BEGIN DATASET RECORDS

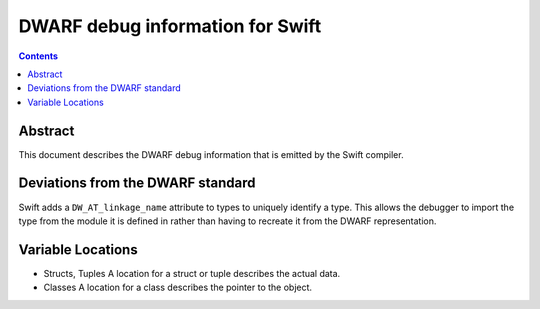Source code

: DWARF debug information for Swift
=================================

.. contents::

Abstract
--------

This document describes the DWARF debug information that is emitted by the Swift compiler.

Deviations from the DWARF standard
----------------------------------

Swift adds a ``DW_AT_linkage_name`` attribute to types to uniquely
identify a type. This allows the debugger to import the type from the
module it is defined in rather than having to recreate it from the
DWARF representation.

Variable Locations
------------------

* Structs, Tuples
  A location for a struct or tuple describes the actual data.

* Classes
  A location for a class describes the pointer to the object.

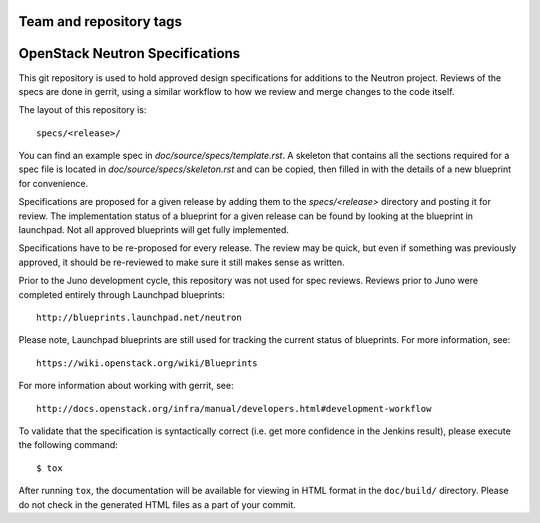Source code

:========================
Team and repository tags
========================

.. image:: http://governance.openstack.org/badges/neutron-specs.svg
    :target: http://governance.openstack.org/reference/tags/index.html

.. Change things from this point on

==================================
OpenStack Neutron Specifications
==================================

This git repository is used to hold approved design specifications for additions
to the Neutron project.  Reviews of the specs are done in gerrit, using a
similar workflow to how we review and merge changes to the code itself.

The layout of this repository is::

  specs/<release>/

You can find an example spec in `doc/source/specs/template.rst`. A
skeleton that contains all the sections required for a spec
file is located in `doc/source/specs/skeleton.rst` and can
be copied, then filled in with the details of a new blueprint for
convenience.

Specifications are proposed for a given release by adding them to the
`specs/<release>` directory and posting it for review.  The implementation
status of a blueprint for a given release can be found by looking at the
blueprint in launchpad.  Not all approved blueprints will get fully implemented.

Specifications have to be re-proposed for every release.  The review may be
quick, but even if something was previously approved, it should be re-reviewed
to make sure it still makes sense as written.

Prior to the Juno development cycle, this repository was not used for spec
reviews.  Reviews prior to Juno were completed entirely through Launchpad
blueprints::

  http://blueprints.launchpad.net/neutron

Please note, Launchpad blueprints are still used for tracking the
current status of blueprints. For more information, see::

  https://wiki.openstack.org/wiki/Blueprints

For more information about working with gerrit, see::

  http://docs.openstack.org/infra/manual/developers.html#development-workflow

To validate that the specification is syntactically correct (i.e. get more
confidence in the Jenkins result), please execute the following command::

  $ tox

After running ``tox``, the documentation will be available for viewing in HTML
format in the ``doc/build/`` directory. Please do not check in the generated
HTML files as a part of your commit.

END DATASET RECORDS

● **THE PROBLEM**: Your task is to set down every entry exactly, leaving out any picture it contains.

● **WRITTEN ANSWER**:
Source code

: DWARF debug information for Swift
=================================

.. contents::

Abstract
--------

This document describes the DWARF debug information that is emitted by the Swift compiler.

Deviations from the DWARF standard
----------------------------------

Swift adds a ``DW_AT_linkage_name`` attribute to types to uniquely
identify a type. This allows the debugger to import the type from the
module it is defined in rather than having to recreate it from the
DWARF representation.

Variable Locations
------------------

* Structs, Tuples
  A location for a struct or tuple describes the actual data.

* Classes
  A location for a class describes the pointer to the object.

Source code

:========================
Team and repository tags
========================

.. image:: http://governance.openstack.org/badges/neutron-specs.svg
    :target: http://governance.openstack.org/reference/tags/index.html

.. Change things from this point on

==================================
OpenStack Neutron Specifications
==================================

This git repository is used to hold approved design specifications for additions
to the Neutron project.  Reviews of the specs are done in gerrit, using a
similar workflow to how we review and merge changes to the code itself.

The layout of this repository is::

  specs/<release>/

You can find an example spec in `doc/source/specs/template.rst`. A
skeleton that contains all the sections required for a spec
file is located in `doc/source/specs/skeleton.rst` and can
be copied, then filled in with the details of a new blueprint for
convenience.

Specifications are proposed for a given release by adding them to the
`specs/<release>` directory and posting it for review.  The implementation
status of a blueprint for a given release can be found by looking at the
blueprint in launchpad.  Not all approved blueprints will get fully implemented.

Specifications have to be re-proposed for every release.  The review may be
quick, but even if something was previously approved, it should be re-reviewed
to make sure it still makes sense as written.

Prior to the Juno development cycle, this repository was not used for spec
reviews.  Reviews prior to Juno were completed entirely through Launchpad
blueprints::

  http://blueprints.launchpad.net/neutron

Please note, Launchpad blueprints are still used for tracking the
current status of blueprints. For more information, see::

  https://wiki.openstack.org/wiki/Blueprints

For more information about working with gerrit, see::

  http://docs.openstack.org/infra/manual/developers.html#development-workflow

To validate that the specification is syntactically correct (i.e. get more
confidence in the Jenkins result), please execute the following command::

  $ tox

After running ``tox``, the documentation will be available for viewing in HTML
format in the ``doc/build/`` directory. Please do not check in the generated
HTML files as a part of your commit.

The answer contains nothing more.